• _EXERCISE DETAILS_
Provide only the number of lines in the listing that contain the word "Gravity".

• _GIVEN RECORDS_
=-=-=-=-=

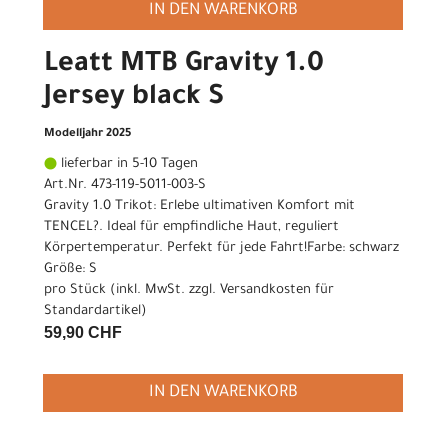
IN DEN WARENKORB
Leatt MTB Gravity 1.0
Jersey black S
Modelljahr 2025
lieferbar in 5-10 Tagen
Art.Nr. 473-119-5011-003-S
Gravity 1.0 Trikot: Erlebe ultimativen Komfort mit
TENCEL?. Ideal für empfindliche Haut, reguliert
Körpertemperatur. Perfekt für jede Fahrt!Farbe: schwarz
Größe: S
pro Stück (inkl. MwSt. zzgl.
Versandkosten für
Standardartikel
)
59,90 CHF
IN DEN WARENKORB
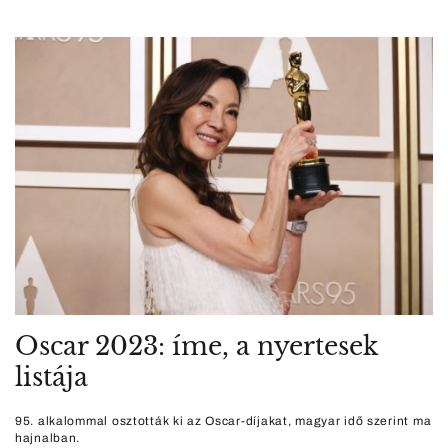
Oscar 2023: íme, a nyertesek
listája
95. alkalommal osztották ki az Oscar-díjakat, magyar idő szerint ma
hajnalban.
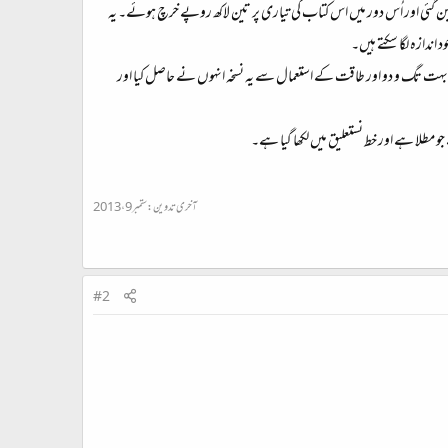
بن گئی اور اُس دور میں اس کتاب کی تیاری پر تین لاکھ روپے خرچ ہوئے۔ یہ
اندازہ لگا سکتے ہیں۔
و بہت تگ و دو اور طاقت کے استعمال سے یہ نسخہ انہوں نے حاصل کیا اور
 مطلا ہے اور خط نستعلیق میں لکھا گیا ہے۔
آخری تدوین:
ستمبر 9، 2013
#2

=-=-=-=-=

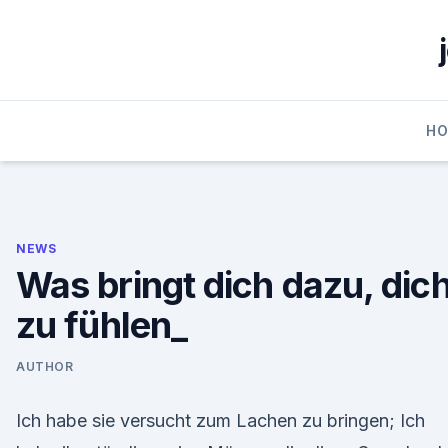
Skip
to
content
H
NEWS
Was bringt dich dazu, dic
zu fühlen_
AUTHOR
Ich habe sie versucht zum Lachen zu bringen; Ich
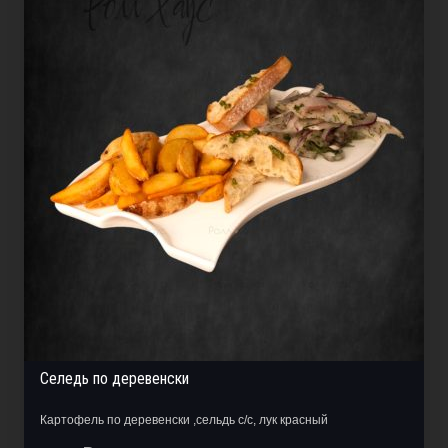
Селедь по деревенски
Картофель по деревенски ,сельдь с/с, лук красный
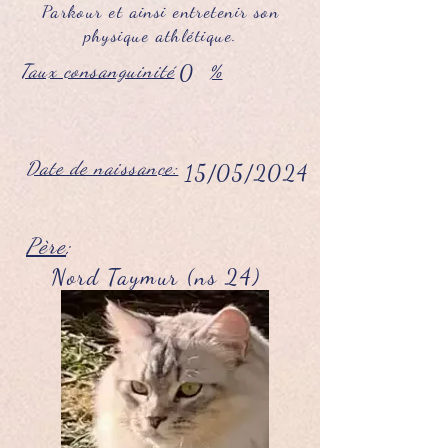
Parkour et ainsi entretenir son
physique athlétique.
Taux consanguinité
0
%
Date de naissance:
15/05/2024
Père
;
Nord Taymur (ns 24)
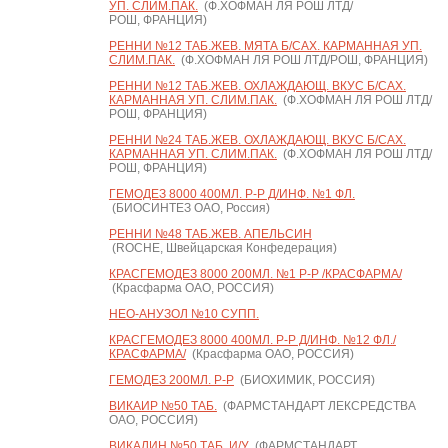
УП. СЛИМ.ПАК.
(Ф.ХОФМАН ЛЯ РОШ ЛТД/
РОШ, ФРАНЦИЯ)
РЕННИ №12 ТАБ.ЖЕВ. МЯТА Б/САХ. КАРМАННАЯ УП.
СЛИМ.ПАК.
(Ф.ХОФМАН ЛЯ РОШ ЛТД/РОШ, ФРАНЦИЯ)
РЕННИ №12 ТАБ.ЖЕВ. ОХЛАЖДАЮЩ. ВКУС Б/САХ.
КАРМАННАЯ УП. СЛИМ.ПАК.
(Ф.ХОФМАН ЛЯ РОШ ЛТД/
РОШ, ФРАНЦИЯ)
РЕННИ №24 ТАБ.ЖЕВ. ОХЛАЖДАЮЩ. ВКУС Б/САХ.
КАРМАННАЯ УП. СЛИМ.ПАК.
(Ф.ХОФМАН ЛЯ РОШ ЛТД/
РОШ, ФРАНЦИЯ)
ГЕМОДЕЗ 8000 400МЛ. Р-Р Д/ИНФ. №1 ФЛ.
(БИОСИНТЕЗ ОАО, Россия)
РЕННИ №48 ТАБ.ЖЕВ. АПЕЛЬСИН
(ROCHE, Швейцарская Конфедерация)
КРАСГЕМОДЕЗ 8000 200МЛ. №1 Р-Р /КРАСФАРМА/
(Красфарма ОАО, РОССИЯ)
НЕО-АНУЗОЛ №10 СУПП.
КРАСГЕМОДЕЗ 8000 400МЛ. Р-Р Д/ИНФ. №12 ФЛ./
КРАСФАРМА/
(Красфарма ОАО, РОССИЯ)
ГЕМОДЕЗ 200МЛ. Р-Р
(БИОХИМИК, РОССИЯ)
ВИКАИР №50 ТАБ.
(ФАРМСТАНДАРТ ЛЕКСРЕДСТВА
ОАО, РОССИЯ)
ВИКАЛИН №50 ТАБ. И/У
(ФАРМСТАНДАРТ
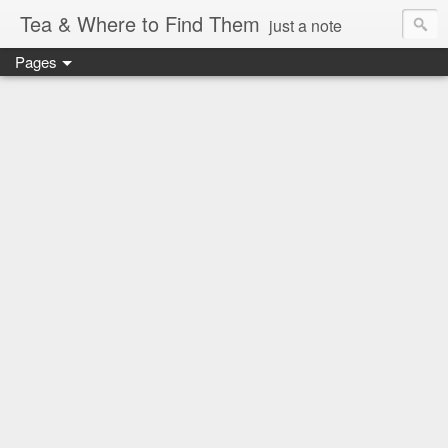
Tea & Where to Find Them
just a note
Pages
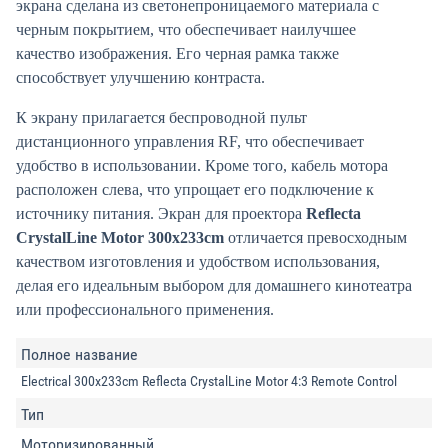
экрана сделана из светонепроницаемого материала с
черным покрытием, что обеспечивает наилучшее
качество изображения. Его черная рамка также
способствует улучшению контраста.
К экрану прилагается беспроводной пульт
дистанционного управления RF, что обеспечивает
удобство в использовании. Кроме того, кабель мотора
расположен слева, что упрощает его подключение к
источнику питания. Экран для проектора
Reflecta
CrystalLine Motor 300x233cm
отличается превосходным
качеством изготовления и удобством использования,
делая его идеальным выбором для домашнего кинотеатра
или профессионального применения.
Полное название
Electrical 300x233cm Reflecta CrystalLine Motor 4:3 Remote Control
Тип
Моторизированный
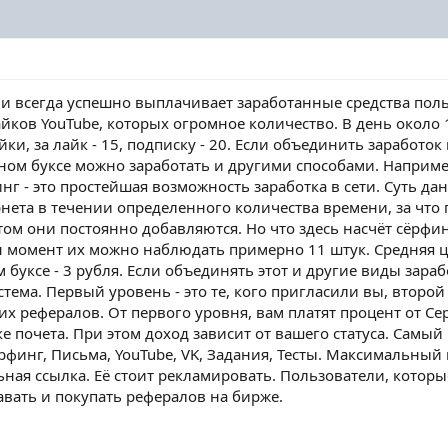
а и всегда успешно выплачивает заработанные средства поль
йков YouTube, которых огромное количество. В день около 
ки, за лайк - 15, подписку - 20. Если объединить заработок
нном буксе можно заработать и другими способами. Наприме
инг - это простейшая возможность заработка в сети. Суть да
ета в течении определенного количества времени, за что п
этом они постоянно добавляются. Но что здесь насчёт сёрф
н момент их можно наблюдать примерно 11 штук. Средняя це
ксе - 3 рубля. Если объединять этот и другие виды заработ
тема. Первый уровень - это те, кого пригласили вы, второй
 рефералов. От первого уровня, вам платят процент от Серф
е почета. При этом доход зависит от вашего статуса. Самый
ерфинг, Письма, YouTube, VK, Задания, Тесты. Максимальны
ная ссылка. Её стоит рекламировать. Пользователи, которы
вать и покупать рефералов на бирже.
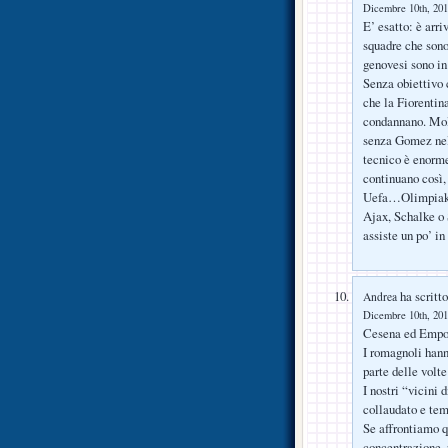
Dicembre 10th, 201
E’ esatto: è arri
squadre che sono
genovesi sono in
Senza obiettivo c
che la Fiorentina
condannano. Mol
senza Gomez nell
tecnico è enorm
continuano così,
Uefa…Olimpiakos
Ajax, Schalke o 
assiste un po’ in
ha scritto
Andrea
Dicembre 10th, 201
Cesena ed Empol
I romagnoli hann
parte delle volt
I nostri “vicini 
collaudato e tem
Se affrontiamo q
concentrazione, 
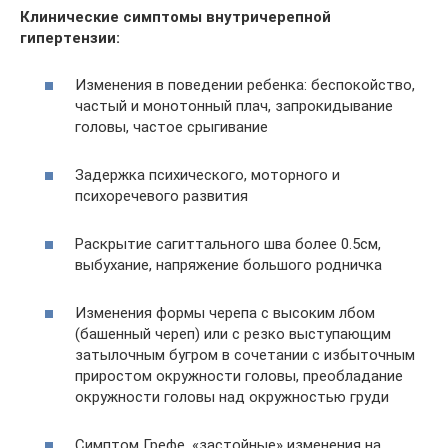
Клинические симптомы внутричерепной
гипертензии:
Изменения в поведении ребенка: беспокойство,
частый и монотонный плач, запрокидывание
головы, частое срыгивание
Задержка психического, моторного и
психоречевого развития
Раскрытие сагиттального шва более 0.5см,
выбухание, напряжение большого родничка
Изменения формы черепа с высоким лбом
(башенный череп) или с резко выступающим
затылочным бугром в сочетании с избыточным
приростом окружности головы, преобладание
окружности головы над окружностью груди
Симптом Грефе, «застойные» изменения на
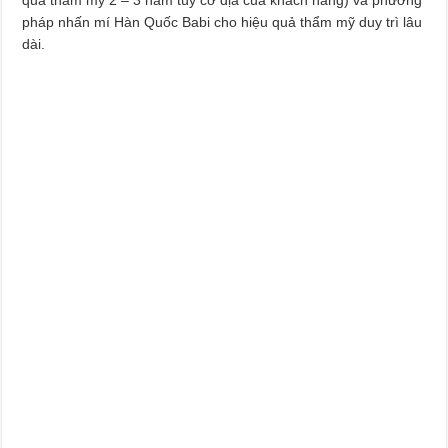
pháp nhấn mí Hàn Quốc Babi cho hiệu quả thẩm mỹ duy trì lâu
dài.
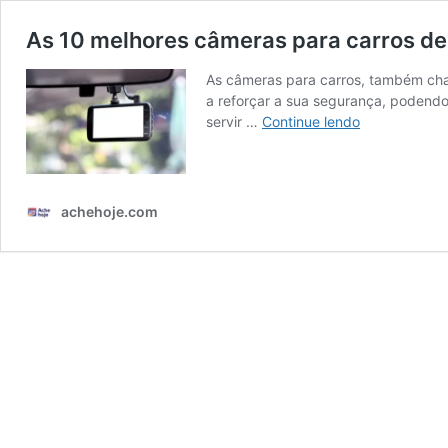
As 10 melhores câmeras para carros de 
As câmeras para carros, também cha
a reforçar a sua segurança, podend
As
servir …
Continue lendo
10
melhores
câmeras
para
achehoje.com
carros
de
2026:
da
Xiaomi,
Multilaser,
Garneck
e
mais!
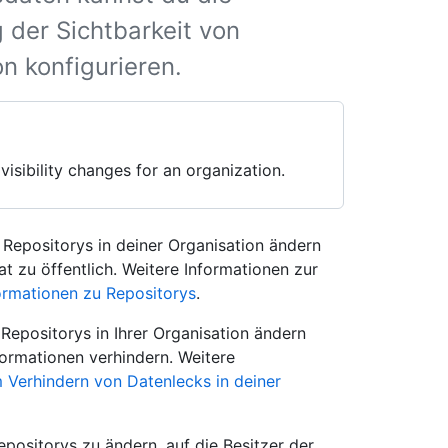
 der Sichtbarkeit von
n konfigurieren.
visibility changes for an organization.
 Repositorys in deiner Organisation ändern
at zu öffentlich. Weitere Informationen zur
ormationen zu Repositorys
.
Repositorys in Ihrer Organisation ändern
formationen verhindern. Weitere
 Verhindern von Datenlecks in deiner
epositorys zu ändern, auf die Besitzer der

=-=-=-=-=

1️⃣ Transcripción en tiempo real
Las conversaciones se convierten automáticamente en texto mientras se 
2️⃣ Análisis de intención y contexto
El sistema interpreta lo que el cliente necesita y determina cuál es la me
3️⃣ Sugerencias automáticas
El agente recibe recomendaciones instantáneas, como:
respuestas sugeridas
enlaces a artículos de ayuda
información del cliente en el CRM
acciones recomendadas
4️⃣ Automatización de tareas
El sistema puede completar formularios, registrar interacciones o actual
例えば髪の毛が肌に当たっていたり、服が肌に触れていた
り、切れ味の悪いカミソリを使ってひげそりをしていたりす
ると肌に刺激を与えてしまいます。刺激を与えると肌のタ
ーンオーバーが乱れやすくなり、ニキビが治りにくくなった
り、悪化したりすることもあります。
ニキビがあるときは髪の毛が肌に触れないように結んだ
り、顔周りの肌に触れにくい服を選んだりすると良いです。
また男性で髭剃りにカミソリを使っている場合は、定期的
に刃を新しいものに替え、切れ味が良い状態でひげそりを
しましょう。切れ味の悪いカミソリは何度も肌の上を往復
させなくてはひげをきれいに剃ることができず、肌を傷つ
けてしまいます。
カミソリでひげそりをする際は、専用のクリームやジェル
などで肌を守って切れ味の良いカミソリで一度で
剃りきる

=-=-=-=-=

• _EXERCISE RESULT_
2